*Text extract:*
○ ○ ○
What is Compact?

Compact is Midnight’s smart contract language, a TypeScript-like DSL that compiles to zero-knowledge circuits.

The key word is compiles. You’re not writing circuits directly. You’re writing TypeScript-looking code, and the compiler produces the cryptographic machinery. This is the core value proposition: you get ZK correctness guarantees without learning ZK circuit design.

Intuition First

Compact looks like TypeScript because it was designed that way. But it is emphatically not TypeScript running somewhere, it is a constrained language where every program maps to a finite, deterministic circuit.

The constraints exist for a reason. ZK proofs require finite computation. If Compact let you write unbounded loops or recursion, the compiler couldn’t produce a circuit. So instead of fighting these constraints, accept them as the mechanism that makes the magic work.
○ ○ ○
*Data entries:*
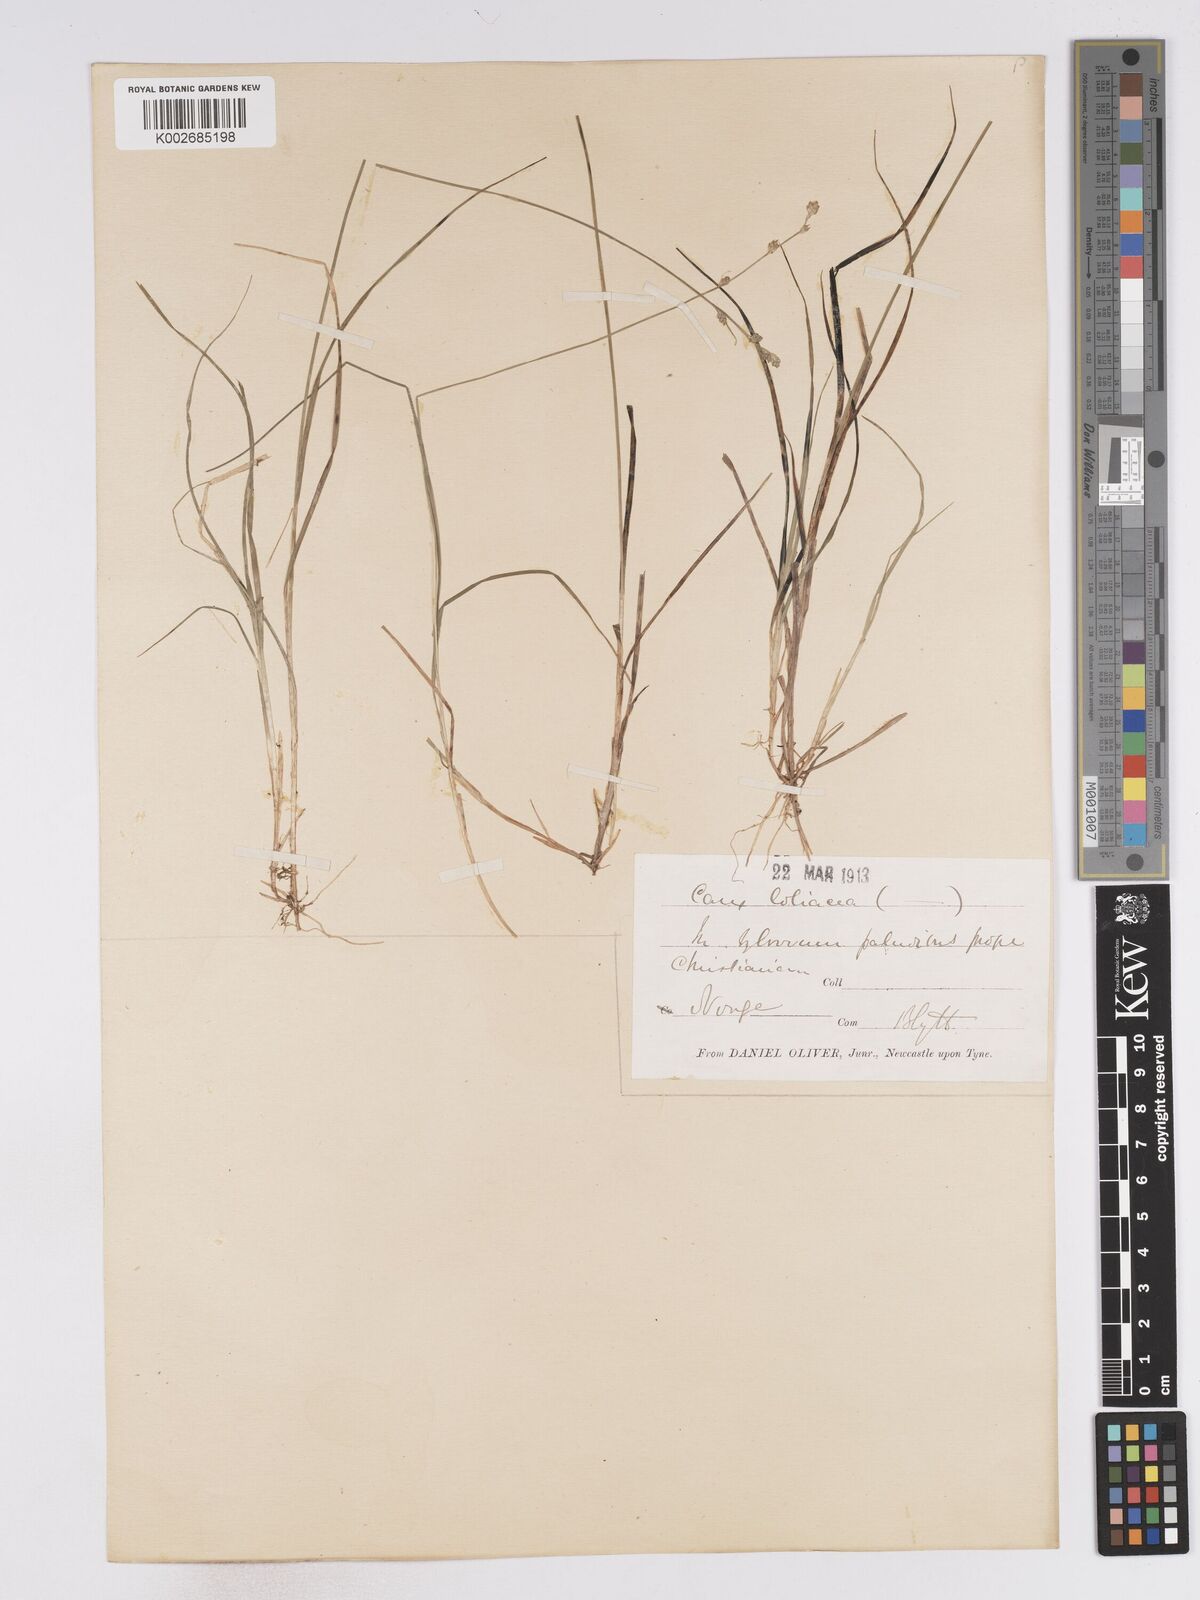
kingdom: Plantae
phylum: Tracheophyta
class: Liliopsida
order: Poales
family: Cyperaceae
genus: Carex
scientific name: Carex loliacea
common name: Ryegrass sedge
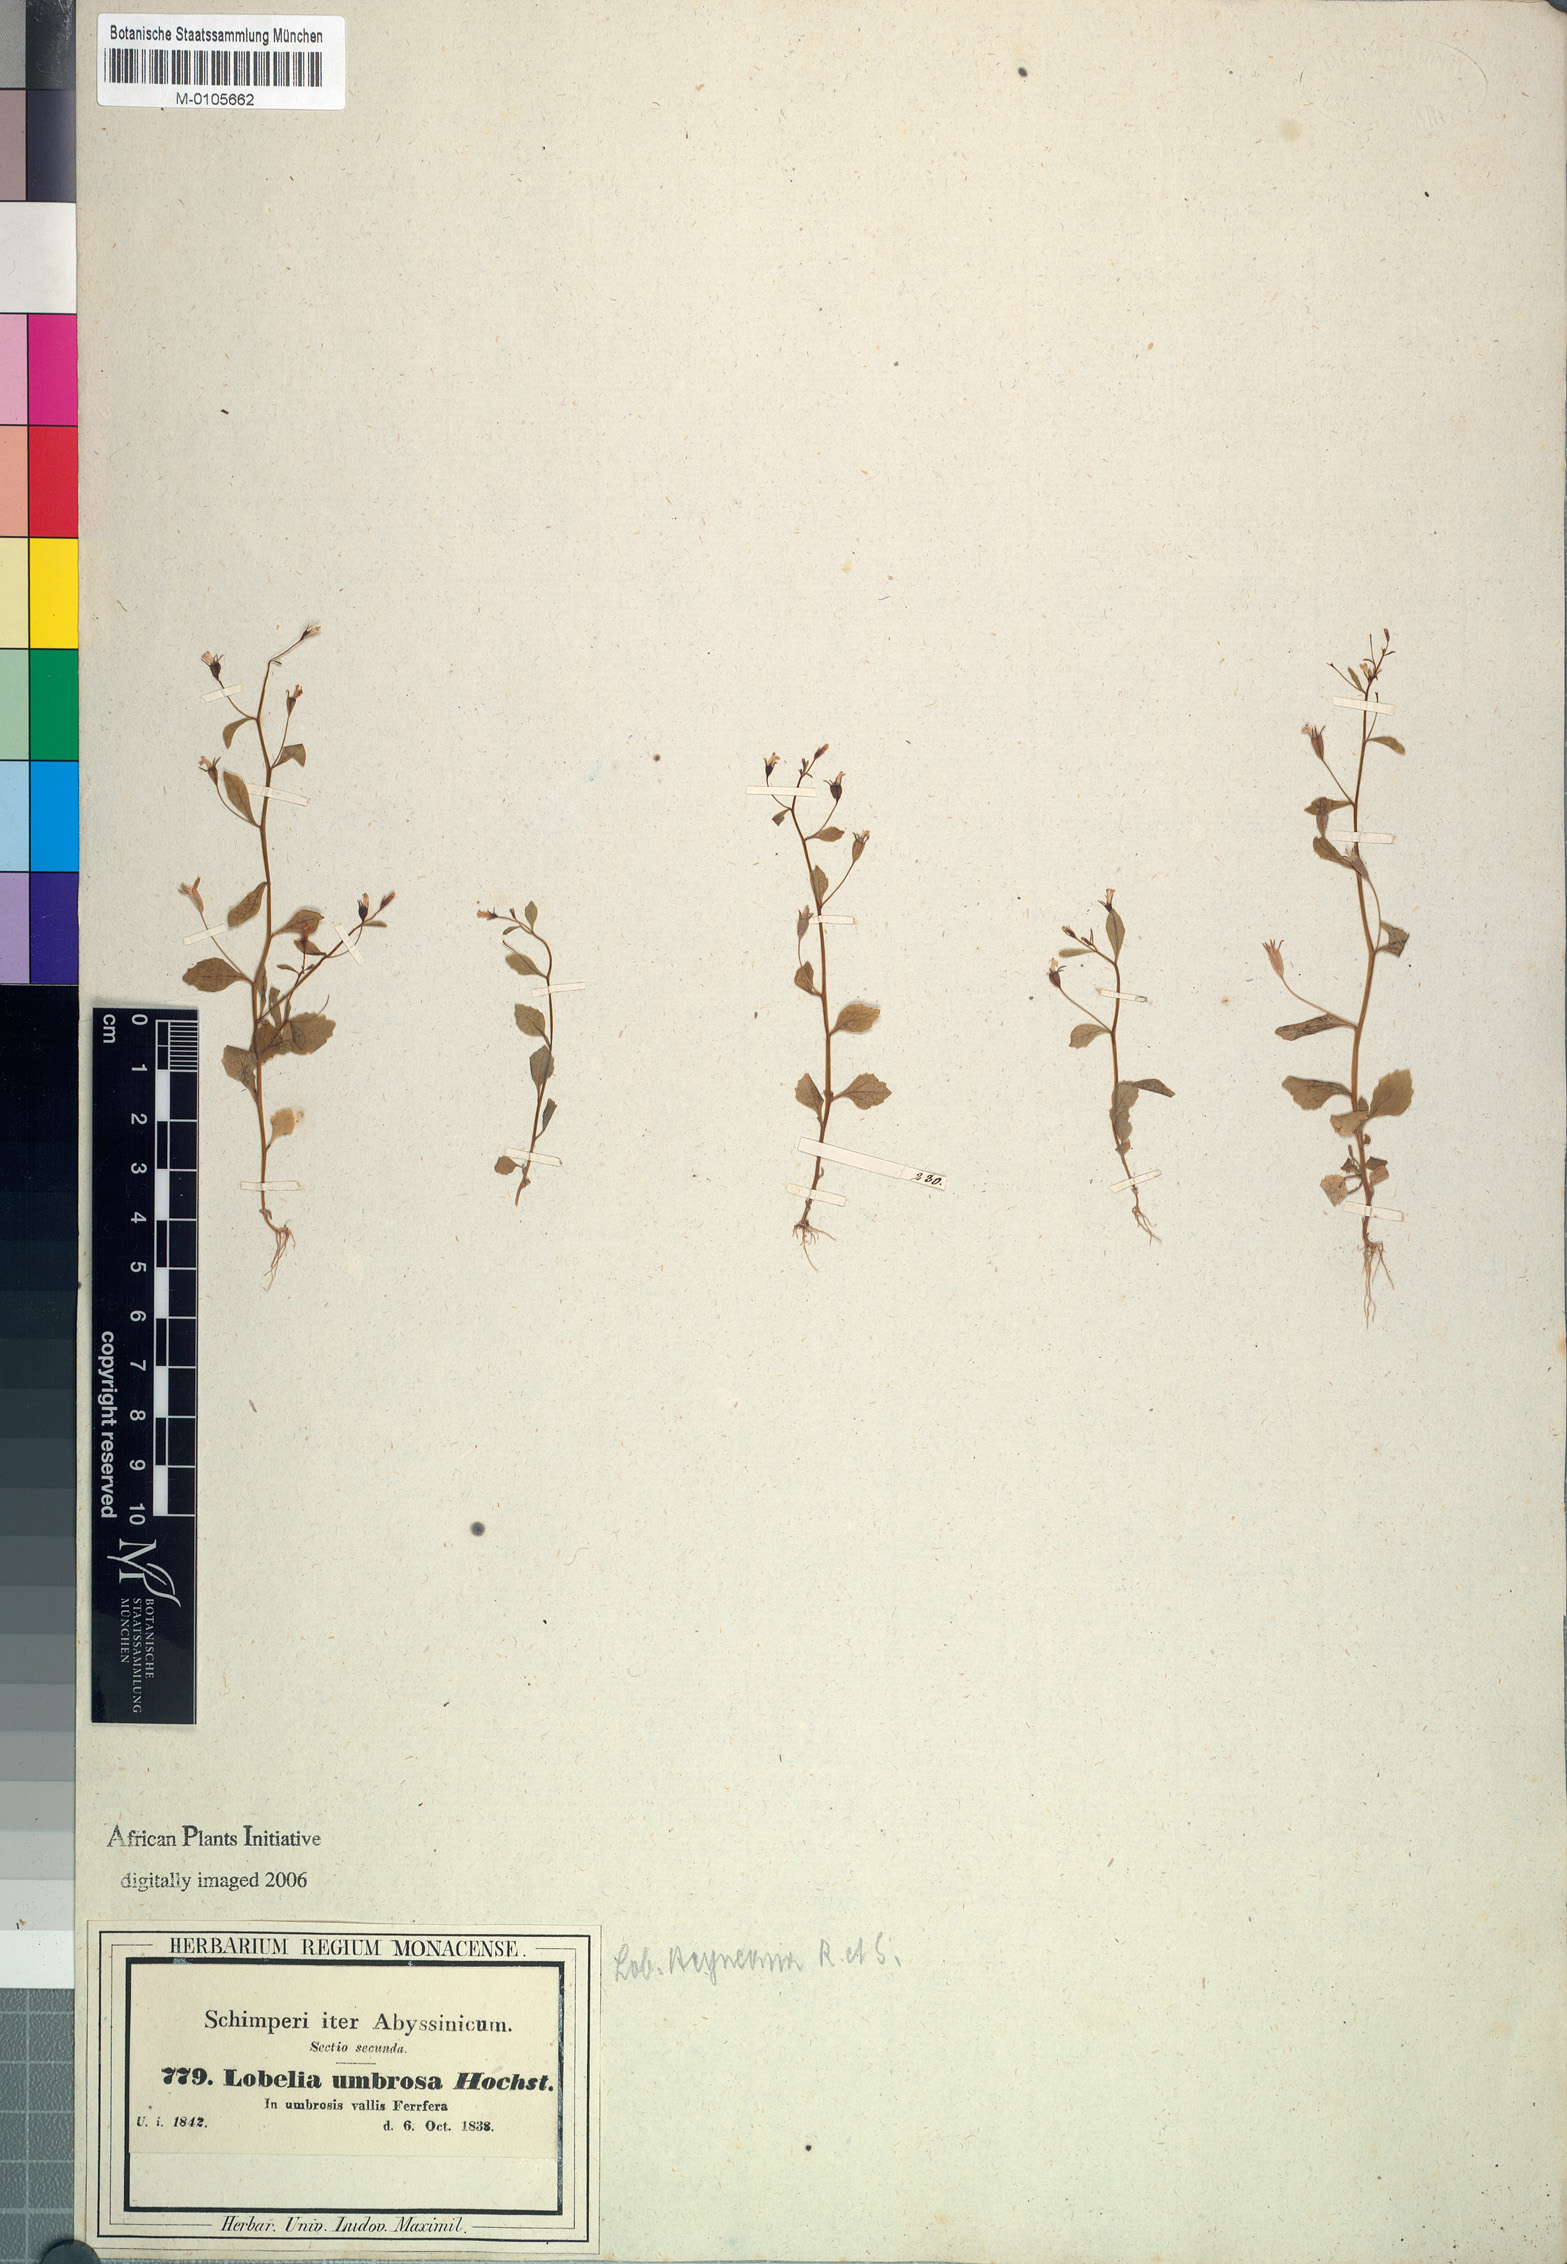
○ ○ ○
*Requirements:*
[a] Retype everything in the Compact passage from "Intuition First" down to "finite, deterministic circuit.".
[b] Answer these questions on the Compact passage:
(i) What does Compact compile to?
(ii) What does every Compact program map to?
(iii) What do ZK proofs require?
The records have no connection to the Compact passage.

*Results of the tasks:*
[a]
Intuition First

Compact looks like TypeScript because it was designed that way. But it is emphatically not TypeScript running somewhere, it is a constrained language where every program maps to a finite, deterministic circuit.

[b]
(i) Zero-knowledge circuits
(ii) A finite, deterministic circuit
(iii) Finite computation